From bathing to entertaining, toddlers require enormous amounts of attention. Invested parents understand that this is a critical time for their child and will do their best to engage with their children in meaningful activities.
Moreover, there’s an enormous pressure for parents to shower their children with attention as to develop their self esteem. Although this is all good and well, learning to play independently is an important skill for their development and should be incorporated daily.
How Does Independent Play Help?
Independent play time has a wealth of benefits. Not only does it allow space for exploration and discovery, but it also fosters problem-solving, creativity, mindfulness, autonomy, and patience. When children have quiet time to themselves, they discover their own interests and explore their imaginations. Furthermore, independent play is the gateway to other independent behavior.
How Long Can My Child be Expected to Play Independently?
All children are different and there are no hard rules for how long a child has to be playing independently. But, if you’re trying to build this skill, the guidelines below can help with managing appropriate expectations.
- 12-18 Months: Start with 5 to 10 minutes a day and work your way up to 30 or 45 minutes. This can be broken down into short spurts throughout the day. At this age, your child is in the sensorimotor stage and will be interested in activities that exercise their fine motor skills and demonstrate cause and effect.
- 18 Months to 3 Years: Most children can tolerate up to an hour or more at this age. Like with the previous stage, start with smaller chunks of time throughout the day and build up their tolerance.
- 3 to 5 Years: At this stage of extended independence, your child can engage in about 2 hours of independent play per day. Imaginative play with dolls, action figures, cars, and the like can hold their attention for some time provided that they haven’t been overstimulated with constant entertainment in the past.
Tips for Encouraging Independent Play
- Stay close. Your child will feel more secure and, therefore, more inclined to explore if you are near. Do your own thing in the kitchen while your toddler plays at the table. Just be sure to set a boundary by explaining you have grown-up things to do but you’re right there just in case.
- Put away overstimulating toys. The novelty of a light-up, whizzing contraption wears off quickly and doesn’t encourage imagination. You know how kids love playing with the boxes toys come in? There’s a reason. Things that stimulate discovery and creativity, without bombarding them with stimuli, will allow them to get lost in their own thoughts.
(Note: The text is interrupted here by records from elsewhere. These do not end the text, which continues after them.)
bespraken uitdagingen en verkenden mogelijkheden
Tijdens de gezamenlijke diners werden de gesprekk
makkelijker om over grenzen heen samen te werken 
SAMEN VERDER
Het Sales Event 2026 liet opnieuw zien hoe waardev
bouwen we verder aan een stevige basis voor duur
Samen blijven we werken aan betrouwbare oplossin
- Reduce screen time. The stories and music that streaming media provides can be educational, but the constant imagery that it throws at our kids doesn't allow for imagination, an important component of independent play. Use audio devices, like the Storypod, to provide the same thought-provoking media minus the screens.
- Make sure the toys are age-appropriate. Toys that are too advanced will require your help and toys that aren’t advanced enough will become boring quickly.
- Rotate toys. Having too many toys at once is overstimulating and makes it difficult for kids to be satisfied. Put up most of their toys and bring down a few for a week or two at a time. This keeps things fresh and interesting.